Text section:

********************

NewsSocial Media & Reputation MgmtSocial Media, Reputation Management, News MediaUncategorized

Ambulance service demands Denver TV station apologize for false report

KMGH-TV wrongly accused EMS crew of ignoring request to help injured boy

Looking for a quality used fire truck? Selling one? Visit our sponsor Command Fire Apparatus

Previously: Denver TV station’s claim ‘Paramedics ignore request to help injured boy’ falls apart

(UPDATE: A week after the original story aired, all video from both stories has finally been removed from KMGH-TV’s website and YouTube. The articles remain up without correction and/or apology.)

Friday night, Denver 7/KMGH-TV aired a false report about the actions of a local ambulance crew. By Sunday, the station knew there were big holes in its story and tried to remedy things with an update that didn’t address the real problems with Friday’s report. Now, almost a week later, both reports remain on the station’s website (here & here) with the video of the initial story still posted to YouTube (above). The EMS organization involved has rightfully called for “a full on air and written apology for the inaccurate and defaming information in this story.”

As many have written, the TV station rushed Friday’s story to air without verifying the accuracy of the account by the anonymous eyewitness. They also made a lot of assumptions about the video shot by the witness. But I believe there are bigger journalistic sins. Specifically, the lead-in read by the two anchors and the on-screen banner that ran throughout the initial story. To me, these words are the smoking gun and the reason Northglenn Ambulance should get that public apology:

Shannon Ogden: “Well there’s an ambulance in traffic 100 yards away but paramedics, won’t help you.”
AnneTrujillo:  “That’s exactly what happened last night at Leetsfield and Quebec in Denver.”
On-screen Banner: Paramedics Ignore Request To Help Injured Boy

My almost four decades in news tell me that jumping to conclusions about what you think you see in a video, coupled with the recall of a single witness who won’t even put his name behind his words, don’t provide enough confirmed information to support a banner saying “Paramedics Ignore Request To Help Injured Boy.” There also weren’t enough facts for it’s anchor team to say emphatically, “That’s exactly what happened last night”. As I wrote in an email to KMGH-TV management, the news operation had no way of knowing Friday night if any of this was really true.

********************

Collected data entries
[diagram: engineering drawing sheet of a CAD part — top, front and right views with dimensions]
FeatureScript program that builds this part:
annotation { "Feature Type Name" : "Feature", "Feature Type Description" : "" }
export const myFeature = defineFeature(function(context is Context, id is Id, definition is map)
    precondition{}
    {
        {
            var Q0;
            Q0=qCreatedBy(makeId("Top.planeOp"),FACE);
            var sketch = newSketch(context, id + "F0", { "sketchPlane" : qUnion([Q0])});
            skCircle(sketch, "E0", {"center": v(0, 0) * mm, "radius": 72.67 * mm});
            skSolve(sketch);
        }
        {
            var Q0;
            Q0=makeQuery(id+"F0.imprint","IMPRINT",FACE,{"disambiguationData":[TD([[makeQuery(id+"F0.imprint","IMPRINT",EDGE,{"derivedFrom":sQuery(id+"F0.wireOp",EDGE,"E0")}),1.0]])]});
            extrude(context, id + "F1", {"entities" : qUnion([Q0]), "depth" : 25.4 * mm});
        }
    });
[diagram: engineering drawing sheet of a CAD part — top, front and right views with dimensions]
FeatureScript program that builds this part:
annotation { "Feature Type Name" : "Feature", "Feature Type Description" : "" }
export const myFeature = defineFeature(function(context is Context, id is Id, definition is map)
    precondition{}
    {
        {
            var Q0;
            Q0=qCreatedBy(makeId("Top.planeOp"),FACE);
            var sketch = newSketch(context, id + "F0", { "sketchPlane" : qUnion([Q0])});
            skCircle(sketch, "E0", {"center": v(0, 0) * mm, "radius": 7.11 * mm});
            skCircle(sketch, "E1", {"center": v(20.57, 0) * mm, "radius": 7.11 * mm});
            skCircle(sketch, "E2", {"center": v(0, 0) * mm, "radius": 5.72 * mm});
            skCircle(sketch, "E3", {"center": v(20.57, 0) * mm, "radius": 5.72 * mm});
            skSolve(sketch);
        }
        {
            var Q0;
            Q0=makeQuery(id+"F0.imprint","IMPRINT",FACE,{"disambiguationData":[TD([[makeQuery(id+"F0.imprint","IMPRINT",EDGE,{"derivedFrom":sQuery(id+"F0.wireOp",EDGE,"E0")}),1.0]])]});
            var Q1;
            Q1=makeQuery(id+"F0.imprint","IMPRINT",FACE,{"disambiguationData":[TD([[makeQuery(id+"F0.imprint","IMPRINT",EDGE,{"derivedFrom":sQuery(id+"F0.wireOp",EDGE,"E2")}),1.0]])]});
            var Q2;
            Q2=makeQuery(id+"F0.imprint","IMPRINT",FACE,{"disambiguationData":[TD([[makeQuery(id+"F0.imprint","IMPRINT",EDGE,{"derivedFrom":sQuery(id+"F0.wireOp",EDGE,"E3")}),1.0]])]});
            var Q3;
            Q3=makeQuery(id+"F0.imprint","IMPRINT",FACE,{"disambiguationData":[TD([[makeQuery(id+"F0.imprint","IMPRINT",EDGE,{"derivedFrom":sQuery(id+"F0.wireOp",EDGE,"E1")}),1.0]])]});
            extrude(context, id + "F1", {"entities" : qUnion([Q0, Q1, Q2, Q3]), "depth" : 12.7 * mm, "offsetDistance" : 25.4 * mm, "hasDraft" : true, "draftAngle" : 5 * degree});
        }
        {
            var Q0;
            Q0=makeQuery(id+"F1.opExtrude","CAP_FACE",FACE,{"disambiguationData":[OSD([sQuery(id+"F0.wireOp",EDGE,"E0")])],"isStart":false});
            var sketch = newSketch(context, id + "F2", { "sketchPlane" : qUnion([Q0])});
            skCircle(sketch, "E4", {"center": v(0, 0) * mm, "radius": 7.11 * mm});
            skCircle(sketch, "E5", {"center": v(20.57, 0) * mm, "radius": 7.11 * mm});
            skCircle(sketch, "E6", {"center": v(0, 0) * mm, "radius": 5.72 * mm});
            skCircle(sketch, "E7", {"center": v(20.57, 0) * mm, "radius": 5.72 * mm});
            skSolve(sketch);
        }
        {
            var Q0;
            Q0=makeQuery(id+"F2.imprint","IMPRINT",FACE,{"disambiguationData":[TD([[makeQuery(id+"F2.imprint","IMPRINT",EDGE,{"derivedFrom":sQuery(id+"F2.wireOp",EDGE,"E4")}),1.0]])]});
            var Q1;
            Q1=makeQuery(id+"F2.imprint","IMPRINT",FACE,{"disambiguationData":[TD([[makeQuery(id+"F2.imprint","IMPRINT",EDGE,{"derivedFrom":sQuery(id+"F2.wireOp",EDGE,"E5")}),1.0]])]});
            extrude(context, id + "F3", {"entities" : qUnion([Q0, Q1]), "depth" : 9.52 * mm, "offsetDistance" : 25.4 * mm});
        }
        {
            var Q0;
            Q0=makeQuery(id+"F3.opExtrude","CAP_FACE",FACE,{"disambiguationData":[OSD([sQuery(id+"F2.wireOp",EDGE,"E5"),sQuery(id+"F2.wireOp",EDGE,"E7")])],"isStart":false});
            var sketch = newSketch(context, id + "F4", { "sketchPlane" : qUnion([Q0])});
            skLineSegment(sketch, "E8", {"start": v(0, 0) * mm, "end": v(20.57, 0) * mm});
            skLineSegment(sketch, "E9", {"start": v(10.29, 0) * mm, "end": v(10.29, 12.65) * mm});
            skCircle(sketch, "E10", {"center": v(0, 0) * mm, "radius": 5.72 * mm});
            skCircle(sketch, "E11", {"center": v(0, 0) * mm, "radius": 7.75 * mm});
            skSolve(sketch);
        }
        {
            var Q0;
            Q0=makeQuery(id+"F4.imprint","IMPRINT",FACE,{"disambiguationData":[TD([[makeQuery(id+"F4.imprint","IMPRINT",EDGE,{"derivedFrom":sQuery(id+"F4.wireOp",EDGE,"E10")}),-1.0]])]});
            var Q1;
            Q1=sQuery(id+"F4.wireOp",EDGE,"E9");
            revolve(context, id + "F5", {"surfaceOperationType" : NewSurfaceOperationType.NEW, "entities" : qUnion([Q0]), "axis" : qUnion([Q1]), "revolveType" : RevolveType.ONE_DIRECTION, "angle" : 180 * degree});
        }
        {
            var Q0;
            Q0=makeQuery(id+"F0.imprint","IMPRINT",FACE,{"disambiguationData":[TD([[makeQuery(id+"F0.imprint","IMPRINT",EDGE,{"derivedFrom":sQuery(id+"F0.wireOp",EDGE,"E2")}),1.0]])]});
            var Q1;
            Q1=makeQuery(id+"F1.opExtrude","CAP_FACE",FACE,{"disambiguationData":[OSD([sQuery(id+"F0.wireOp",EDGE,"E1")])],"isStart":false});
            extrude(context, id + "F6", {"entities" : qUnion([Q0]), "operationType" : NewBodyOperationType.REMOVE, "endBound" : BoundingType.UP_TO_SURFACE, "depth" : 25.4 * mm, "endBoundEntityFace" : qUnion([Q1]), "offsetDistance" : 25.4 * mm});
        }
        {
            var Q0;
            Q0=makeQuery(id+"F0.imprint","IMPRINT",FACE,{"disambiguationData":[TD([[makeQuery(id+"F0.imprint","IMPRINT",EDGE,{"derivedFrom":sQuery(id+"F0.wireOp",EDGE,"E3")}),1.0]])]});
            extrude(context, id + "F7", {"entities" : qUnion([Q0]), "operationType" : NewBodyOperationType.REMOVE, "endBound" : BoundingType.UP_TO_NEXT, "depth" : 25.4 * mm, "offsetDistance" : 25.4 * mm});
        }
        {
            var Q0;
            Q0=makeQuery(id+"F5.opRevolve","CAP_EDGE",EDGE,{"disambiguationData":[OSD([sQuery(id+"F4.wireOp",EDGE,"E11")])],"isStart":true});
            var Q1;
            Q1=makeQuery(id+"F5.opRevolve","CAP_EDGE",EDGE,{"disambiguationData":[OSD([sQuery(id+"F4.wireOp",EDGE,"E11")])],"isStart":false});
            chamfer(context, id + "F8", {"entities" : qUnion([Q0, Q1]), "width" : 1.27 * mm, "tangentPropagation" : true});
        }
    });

********************

Work request 1:
In the article about the ambulance crew report, rewrite the stretch from "Previously: Denver TV station’s" through "correction and/or apology.)" so that "retraction" takes the place of "apology".
Work request 2:
Pick up the article about the ambulance crew report from where it stops and keep writing.

Exercise output 1:
Previously: Denver TV station’s claim ‘Paramedics ignore request to help injured boy’ falls apart

(UPDATE: A week after the original story aired, all video from both stories has finally been removed from KMGH-TV’s website and YouTube. The articles remain up without correction and/or retraction.)

Exercise output 2:
If you want to know “exactly what happened” Friday night on KMGH-TV, it’s pretty simple. Some bad journalism was committed. It wasn’t bias against EMS or those in public safety, as some have written. Just some people not doing their jobs well and failing to live up to the basic standards of the profession. It happens in all lines of work. People make mistakes. Reporters, producers, anchors and news management all make mistakes. They have bad days. This was one of them.

As we know, when the news media publishes or airs a report like this reputations can be ruined. When the story turns out to be false, those reputations aren’t miraculously restored. That’s why it’s important for the news organization to hold itself accountable in the same way its reporters try to hold the people and organizations they cover accountable. Such accountability, coupled with transparency, is crucial to the credibility of KMGH-TV or any news operation.

The anchors of KMGH-TV made a pretty powerful statement when they told us this is “exactly what happened.” That statement was amplified by the stinging banner that an EMS crew failed to live up to its reason for being. This inaccurate reporting has harmed the image of Northglenn Ambulance and the reputation of its crew. The radio traffic (below) and the timeline provided yesterday (Wednesday) after Northglenn Ambulance’s own investigation (also below) are much stronger evidence than anything KMGH-TV showed us Friday. If the TV station has nothing to rebut this information it’s time for a sincere and clear public apology. Anything less will make a bad situation much worse.

Northglenn Ambulance Statement:

On Friday August 24th, 2018 Denver Channel 7 News reported that Northglenn Ambulance failed to initiate a response to a reported auto pedestrian accident which occurred on August 23rd. The story was updated again on Sunday August 26th stating that Northglenn Ambulance did in fact arrive on scene but failed to show a sense of urgency. Northglenn Ambulance management opened an investigation into the matter upon notification. Our team interviewed all crew members involved, reviewed the incident, audio and video, and completed an appropriateness test.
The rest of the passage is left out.